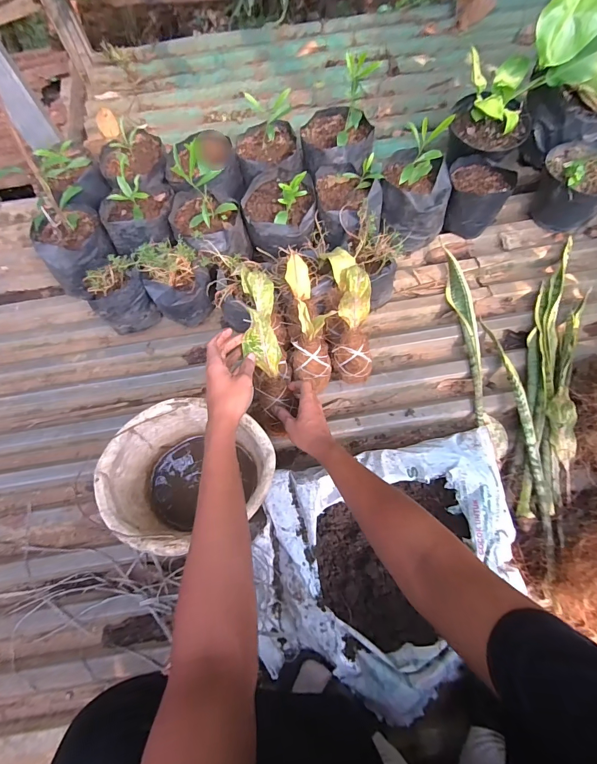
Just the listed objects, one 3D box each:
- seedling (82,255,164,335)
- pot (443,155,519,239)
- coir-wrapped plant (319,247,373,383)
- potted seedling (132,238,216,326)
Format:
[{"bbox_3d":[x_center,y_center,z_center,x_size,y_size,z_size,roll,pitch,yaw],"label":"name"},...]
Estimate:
[{"bbox_3d":[-0.369,-0.174,0.796,0.118,0.136,0.098,-32,72,-9],"label":"seedling"},{"bbox_3d":[0.401,-0.421,0.853,0.123,0.136,0.122,-1,70,2],"label":"pot"},{"bbox_3d":[0.098,-0.121,0.715,0.079,0.104,0.257,-6,102,0],"label":"coir-wrapped plant"},{"bbox_3d":[-0.253,-0.208,0.794,0.120,0.141,0.122,-1,70,2],"label":"potted seedling"}]

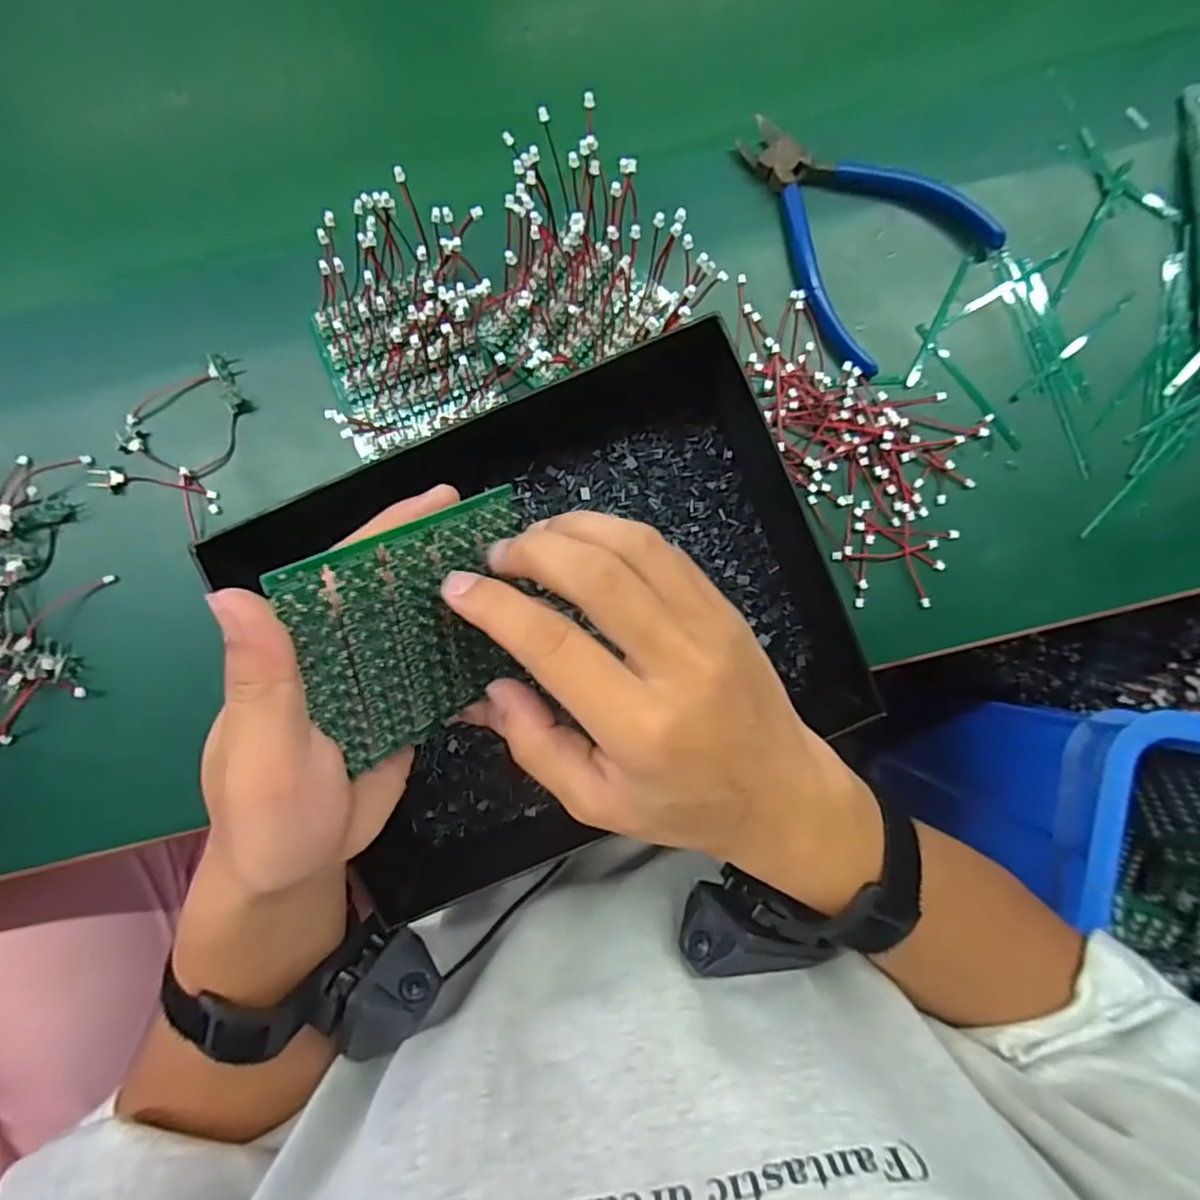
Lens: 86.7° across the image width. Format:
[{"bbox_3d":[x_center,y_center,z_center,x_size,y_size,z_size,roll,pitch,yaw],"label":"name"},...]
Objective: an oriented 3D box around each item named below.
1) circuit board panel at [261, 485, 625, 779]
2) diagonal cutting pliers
[{"bbox_3d":[-0.060,0.011,0.221,0.004,0.085,0.080,25,130,36],"label":"circuit board panel"},{"bbox_3d":[0.129,-0.203,0.341,0.138,0.012,0.105,42,89,1],"label":"diagonal cutting pliers"}]

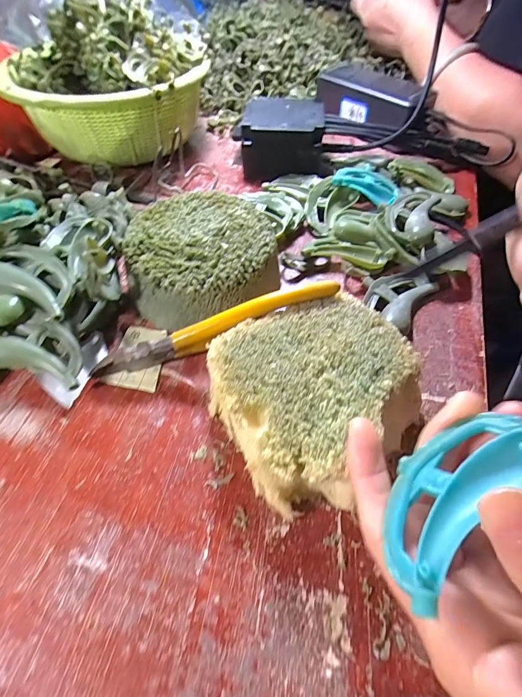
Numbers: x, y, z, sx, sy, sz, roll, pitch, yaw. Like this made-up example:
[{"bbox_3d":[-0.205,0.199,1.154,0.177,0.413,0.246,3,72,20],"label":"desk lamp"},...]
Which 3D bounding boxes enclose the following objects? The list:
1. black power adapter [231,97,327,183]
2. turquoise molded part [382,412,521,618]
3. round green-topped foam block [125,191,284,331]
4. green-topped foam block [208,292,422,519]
[{"bbox_3d":[0.019,-0.215,0.368,0.090,0.047,0.079,-1,53,-1],"label":"black power adapter"},{"bbox_3d":[0.062,0.046,0.117,0.062,0.028,0.031,-29,59,-20],"label":"turquoise molded part"},{"bbox_3d":[-0.041,-0.064,0.259,0.104,0.046,0.099,-21,56,-15],"label":"round green-topped foam block"},{"bbox_3d":[0.031,0.026,0.197,0.106,0.043,0.098,-25,57,-17],"label":"green-topped foam block"}]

------------

-- PROBLEM DETAILS --
Output, exactly as written, only the lines from the beginning of the listing through the line containing "3. round green-topped", both included, and no pictures.

-- SOLUTION FOR THIS TASK --
Just the listed objects, one 3D box each:
- seedling (82,255,164,335)
- pot (443,155,519,239)
- coir-wrapped plant (319,247,373,383)
- potted seedling (132,238,216,326)
Format:
[{"bbox_3d":[x_center,y_center,z_center,x_size,y_size,z_size,roll,pitch,yaw],"label":"name"},...]
Estimate:
[{"bbox_3d":[-0.369,-0.174,0.796,0.118,0.136,0.098,-32,72,-9],"label":"seedling"},{"bbox_3d":[0.401,-0.421,0.853,0.123,0.136,0.122,-1,70,2],"label":"pot"},{"bbox_3d":[0.098,-0.121,0.715,0.079,0.104,0.257,-6,102,0],"label":"coir-wrapped plant"},{"bbox_3d":[-0.253,-0.208,0.794,0.120,0.141,0.122,-1,70,2],"label":"potted seedling"}]

Lens: 86.7° across the image width. Format:
[{"bbox_3d":[x_center,y_center,z_center,x_size,y_size,z_size,roll,pitch,yaw],"label":"name"},...]
Objective: an oriented 3D box around each item named below.
1) circuit board panel at [261, 485, 625, 779]
2) diagonal cutting pliers
[{"bbox_3d":[-0.060,0.011,0.221,0.004,0.085,0.080,25,130,36],"label":"circuit board panel"},{"bbox_3d":[0.129,-0.203,0.341,0.138,0.012,0.105,42,89,1],"label":"diagonal cutting pliers"}]

Numbers: x, y, z, sx, sy, sz, roll, pitch, yaw. Like this made-up example:
[{"bbox_3d":[-0.205,0.199,1.154,0.177,0.413,0.246,3,72,20],"label":"desk lamp"},...]
Which 3D bounding boxes enclose the following objects? The list:
1. black power adapter [231,97,327,183]
2. turquoise molded part [382,412,521,618]
3. round green-topped foam block [125,191,284,331]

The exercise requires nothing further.